Your goal: Scan the entries that follow and copy out every line containing "محرر".

Exercise input:
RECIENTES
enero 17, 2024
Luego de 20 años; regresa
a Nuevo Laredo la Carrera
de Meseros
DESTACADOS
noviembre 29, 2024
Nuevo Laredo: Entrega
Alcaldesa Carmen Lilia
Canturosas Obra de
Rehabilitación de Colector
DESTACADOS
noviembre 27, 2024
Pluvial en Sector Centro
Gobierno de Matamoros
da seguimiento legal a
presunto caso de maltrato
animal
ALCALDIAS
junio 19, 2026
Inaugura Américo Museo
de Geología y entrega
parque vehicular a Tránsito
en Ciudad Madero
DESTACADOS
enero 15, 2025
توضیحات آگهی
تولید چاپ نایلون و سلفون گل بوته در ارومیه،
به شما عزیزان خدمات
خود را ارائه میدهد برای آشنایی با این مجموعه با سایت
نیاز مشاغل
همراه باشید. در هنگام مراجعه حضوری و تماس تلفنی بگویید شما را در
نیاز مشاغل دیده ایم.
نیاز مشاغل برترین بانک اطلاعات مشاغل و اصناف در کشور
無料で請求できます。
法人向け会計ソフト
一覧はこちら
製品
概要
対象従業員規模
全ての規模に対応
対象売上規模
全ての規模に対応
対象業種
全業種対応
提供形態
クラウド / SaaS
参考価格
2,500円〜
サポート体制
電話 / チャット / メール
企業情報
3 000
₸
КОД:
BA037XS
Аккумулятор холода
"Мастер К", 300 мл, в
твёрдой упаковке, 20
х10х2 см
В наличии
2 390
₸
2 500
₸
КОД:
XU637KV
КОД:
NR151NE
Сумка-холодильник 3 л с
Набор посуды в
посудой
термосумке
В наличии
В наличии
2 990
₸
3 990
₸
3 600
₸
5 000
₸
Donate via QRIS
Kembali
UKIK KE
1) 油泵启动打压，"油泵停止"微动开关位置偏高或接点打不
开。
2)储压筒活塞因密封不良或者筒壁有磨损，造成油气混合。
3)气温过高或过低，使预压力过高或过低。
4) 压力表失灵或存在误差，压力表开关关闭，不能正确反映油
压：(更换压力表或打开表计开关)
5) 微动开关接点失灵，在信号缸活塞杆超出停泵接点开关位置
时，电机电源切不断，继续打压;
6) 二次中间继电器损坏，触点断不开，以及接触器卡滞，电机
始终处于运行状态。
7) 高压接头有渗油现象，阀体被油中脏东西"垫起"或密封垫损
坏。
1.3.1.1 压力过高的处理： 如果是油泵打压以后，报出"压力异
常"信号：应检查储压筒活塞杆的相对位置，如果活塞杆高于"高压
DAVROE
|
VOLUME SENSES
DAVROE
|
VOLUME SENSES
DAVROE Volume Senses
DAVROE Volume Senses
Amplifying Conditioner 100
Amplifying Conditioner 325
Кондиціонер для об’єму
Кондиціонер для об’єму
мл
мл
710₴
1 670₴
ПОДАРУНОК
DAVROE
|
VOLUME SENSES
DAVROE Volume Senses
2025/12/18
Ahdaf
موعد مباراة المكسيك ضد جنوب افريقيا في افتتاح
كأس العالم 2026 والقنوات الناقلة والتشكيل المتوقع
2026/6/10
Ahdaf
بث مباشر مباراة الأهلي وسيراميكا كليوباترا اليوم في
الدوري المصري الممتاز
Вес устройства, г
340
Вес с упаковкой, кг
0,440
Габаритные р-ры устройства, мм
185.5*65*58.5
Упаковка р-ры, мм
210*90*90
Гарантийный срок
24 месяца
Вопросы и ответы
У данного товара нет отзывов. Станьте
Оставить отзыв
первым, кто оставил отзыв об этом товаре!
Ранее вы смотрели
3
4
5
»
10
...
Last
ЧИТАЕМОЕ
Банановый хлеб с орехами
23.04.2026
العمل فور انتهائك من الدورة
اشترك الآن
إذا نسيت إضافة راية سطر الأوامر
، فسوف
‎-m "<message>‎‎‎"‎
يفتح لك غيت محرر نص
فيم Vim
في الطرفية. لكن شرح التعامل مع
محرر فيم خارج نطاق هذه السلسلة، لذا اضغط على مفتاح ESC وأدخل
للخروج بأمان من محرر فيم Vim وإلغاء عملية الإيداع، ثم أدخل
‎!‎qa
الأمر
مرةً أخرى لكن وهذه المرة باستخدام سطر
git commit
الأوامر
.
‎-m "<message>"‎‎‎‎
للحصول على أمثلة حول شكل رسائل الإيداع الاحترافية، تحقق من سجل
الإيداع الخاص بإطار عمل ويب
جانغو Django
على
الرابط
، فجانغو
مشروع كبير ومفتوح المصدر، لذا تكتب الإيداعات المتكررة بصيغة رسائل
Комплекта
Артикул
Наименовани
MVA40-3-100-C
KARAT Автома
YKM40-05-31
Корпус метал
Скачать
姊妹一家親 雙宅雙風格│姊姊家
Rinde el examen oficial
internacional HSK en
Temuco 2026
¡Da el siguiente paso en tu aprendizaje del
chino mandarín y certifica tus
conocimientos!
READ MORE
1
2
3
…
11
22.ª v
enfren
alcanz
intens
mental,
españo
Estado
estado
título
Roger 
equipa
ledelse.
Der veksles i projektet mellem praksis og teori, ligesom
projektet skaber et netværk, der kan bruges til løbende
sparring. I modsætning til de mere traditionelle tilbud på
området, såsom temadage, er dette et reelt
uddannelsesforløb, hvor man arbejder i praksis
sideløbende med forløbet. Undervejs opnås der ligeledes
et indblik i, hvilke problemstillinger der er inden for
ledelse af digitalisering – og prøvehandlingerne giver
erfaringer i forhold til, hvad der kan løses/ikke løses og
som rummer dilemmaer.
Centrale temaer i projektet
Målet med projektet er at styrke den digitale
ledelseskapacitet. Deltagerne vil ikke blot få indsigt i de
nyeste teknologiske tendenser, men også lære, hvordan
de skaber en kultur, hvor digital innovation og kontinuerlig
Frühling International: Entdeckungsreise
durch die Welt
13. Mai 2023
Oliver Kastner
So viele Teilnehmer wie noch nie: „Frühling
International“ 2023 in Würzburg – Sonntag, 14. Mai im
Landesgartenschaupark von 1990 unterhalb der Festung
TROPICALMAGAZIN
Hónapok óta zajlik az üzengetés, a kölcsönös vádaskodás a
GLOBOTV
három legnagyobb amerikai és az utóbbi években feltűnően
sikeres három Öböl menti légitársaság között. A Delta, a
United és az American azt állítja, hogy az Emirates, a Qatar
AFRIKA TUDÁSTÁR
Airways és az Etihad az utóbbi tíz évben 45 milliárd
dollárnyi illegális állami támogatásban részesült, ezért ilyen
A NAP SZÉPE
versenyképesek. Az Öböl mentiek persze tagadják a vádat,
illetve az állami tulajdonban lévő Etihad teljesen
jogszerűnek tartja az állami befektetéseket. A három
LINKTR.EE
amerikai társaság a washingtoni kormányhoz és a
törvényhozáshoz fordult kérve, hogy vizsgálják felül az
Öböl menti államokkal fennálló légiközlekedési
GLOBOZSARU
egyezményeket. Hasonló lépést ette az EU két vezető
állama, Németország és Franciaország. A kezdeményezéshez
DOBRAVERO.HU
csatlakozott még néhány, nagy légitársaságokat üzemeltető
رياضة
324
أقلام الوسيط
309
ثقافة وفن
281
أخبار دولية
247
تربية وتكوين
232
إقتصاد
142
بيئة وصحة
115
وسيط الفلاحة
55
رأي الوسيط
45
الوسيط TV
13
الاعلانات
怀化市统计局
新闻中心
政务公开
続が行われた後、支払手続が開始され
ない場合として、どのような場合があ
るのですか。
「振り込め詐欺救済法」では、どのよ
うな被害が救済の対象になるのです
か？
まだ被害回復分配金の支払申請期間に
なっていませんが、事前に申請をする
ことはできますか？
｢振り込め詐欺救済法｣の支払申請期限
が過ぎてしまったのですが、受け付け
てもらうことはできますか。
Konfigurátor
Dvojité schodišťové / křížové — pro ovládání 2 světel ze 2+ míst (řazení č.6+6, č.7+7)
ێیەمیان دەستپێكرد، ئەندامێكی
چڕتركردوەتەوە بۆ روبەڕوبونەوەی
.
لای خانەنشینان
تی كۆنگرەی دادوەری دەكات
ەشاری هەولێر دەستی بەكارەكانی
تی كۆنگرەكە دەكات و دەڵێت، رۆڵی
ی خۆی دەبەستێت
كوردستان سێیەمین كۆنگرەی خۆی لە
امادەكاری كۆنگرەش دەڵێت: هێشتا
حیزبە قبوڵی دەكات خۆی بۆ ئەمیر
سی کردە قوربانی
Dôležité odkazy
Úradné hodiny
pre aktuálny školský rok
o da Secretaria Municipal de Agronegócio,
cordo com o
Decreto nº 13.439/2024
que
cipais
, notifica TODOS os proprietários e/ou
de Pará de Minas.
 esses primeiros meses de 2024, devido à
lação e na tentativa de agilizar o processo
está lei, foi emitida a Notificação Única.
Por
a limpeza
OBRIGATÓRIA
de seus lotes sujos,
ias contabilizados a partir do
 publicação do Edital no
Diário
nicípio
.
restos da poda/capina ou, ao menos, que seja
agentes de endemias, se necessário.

Finished exercise:
يفتح لك غيت محرر نص
محرر فيم خارج نطاق هذه السلسلة، لذا اضغط على مفتاح ESC وأدخل
للخروج بأمان من محرر فيم Vim وإلغاء عملية الإيداع، ثم أدخل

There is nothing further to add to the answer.